▶ **Task to complete**
Wherever a line below holds the word "between", copy that line.

▶ **Input data**

[Start of Attachment]

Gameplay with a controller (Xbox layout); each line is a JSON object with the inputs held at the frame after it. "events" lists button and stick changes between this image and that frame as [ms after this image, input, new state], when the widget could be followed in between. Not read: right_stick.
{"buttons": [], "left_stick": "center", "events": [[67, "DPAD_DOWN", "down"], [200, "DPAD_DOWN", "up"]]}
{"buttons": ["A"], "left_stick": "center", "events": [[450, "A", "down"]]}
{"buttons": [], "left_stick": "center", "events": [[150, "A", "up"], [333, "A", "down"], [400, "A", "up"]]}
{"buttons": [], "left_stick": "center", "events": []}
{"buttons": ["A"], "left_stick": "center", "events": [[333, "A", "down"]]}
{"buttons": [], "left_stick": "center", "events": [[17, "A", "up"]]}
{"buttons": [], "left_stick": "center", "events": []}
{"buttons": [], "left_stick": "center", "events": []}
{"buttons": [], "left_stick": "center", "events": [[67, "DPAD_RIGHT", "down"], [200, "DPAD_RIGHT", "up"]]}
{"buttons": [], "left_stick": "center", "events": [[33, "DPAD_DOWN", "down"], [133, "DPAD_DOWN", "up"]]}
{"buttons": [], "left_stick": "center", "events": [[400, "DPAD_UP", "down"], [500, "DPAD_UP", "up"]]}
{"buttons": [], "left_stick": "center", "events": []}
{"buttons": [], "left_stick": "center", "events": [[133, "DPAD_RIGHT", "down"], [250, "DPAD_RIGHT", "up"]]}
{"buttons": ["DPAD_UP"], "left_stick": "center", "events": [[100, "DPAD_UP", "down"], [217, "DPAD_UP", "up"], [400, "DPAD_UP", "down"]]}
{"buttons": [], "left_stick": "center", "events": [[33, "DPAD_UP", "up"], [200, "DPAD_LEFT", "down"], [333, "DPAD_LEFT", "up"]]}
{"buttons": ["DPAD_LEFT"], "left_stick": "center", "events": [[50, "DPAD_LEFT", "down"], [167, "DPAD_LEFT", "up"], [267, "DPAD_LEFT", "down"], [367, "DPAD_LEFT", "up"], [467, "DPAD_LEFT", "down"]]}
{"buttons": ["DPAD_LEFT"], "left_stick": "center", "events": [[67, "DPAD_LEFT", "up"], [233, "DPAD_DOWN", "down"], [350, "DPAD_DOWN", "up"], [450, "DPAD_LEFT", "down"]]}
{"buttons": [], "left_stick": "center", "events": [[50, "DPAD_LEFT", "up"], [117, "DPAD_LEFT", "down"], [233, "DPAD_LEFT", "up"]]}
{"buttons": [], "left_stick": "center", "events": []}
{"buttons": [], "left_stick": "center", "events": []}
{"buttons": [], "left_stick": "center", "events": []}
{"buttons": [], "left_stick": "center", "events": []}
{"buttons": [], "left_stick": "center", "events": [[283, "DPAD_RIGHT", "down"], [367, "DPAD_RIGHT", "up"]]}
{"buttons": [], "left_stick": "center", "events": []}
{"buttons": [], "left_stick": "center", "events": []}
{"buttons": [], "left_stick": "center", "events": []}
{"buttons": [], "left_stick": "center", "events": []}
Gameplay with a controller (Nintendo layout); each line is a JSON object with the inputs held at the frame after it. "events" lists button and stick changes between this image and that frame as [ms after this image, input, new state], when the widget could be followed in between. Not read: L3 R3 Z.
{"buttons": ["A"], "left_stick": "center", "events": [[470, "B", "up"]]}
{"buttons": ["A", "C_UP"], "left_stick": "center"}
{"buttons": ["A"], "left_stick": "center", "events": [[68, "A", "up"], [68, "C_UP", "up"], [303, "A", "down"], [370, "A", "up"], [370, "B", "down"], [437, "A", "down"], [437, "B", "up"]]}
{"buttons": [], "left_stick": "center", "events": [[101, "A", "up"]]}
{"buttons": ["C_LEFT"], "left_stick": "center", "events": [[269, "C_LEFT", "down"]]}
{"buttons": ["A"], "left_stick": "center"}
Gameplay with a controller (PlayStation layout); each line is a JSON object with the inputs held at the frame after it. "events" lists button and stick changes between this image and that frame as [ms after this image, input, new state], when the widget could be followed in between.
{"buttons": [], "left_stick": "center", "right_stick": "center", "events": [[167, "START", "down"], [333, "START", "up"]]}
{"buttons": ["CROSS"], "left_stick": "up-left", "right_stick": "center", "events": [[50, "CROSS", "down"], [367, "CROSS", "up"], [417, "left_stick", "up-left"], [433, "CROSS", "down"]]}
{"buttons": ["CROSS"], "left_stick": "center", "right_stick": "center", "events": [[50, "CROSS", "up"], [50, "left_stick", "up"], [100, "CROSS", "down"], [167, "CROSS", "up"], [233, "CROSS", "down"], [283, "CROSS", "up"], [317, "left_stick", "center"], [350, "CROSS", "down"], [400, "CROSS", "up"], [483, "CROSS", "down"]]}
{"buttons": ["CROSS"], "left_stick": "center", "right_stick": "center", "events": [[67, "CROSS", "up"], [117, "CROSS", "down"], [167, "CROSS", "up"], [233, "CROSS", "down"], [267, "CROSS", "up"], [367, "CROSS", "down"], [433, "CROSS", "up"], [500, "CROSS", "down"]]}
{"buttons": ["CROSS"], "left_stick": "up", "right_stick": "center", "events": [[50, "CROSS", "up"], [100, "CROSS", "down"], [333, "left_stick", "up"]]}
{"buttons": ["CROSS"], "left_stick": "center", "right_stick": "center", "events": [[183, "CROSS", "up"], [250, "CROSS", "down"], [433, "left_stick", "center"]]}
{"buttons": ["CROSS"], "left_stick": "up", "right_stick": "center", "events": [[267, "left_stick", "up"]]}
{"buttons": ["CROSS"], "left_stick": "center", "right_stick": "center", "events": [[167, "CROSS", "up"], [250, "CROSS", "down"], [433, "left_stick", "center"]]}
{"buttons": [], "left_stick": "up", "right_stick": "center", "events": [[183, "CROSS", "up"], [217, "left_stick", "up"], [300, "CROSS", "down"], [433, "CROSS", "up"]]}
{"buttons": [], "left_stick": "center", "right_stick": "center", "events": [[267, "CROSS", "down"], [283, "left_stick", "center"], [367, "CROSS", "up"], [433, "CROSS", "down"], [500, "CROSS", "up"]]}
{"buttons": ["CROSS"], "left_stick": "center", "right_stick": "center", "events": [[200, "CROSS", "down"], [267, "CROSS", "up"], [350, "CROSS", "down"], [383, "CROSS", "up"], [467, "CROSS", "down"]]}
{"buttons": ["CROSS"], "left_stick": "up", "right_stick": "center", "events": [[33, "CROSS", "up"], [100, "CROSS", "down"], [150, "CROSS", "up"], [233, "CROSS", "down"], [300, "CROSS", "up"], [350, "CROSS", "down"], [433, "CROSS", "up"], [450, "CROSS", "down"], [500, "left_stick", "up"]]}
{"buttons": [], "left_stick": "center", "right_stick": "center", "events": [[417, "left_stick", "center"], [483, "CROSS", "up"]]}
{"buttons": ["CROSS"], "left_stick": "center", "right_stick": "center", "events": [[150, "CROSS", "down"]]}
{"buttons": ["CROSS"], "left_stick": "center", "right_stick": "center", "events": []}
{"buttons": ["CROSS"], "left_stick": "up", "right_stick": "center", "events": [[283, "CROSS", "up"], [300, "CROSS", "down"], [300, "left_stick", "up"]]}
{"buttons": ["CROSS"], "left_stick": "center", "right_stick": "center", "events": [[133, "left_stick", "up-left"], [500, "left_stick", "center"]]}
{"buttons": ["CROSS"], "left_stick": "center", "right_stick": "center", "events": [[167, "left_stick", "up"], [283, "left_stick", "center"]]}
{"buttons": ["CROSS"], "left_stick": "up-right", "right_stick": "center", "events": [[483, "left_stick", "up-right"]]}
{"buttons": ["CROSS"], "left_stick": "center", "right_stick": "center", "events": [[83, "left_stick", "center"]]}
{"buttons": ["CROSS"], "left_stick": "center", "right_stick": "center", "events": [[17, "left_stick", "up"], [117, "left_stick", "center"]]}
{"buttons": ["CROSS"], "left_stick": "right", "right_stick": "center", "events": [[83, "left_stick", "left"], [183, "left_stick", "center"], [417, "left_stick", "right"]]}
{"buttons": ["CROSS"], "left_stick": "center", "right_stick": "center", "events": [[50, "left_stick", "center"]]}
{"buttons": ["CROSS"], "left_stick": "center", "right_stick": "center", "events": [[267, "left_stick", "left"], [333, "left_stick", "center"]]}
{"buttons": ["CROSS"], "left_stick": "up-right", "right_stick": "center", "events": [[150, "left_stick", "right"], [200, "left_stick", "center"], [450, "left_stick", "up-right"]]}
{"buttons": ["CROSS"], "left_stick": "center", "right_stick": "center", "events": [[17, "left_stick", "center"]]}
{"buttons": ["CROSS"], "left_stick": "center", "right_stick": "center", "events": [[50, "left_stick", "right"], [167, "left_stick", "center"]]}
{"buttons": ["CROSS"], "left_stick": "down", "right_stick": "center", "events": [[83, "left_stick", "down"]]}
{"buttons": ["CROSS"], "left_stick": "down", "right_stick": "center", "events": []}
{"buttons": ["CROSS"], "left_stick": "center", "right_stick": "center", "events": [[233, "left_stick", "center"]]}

[End of Attachment]

▶ **Response**
Gameplay with a controller (Xbox layout); each line is a JSON object with the inputs held at the frame after it. "events" lists button and stick changes between this image and that frame as [ms after this image, input, new state], when the widget could be followed in between. Not read: right_stick.
Gameplay with a controller (Nintendo layout); each line is a JSON object with the inputs held at the frame after it. "events" lists button and stick changes between this image and that frame as [ms after this image, input, new state], when the widget could be followed in between. Not read: L3 R3 Z.
Gameplay with a controller (PlayStation layout); each line is a JSON object with the inputs held at the frame after it. "events" lists button and stick changes between this image and that frame as [ms after this image, input, new state], when the widget could be followed in between.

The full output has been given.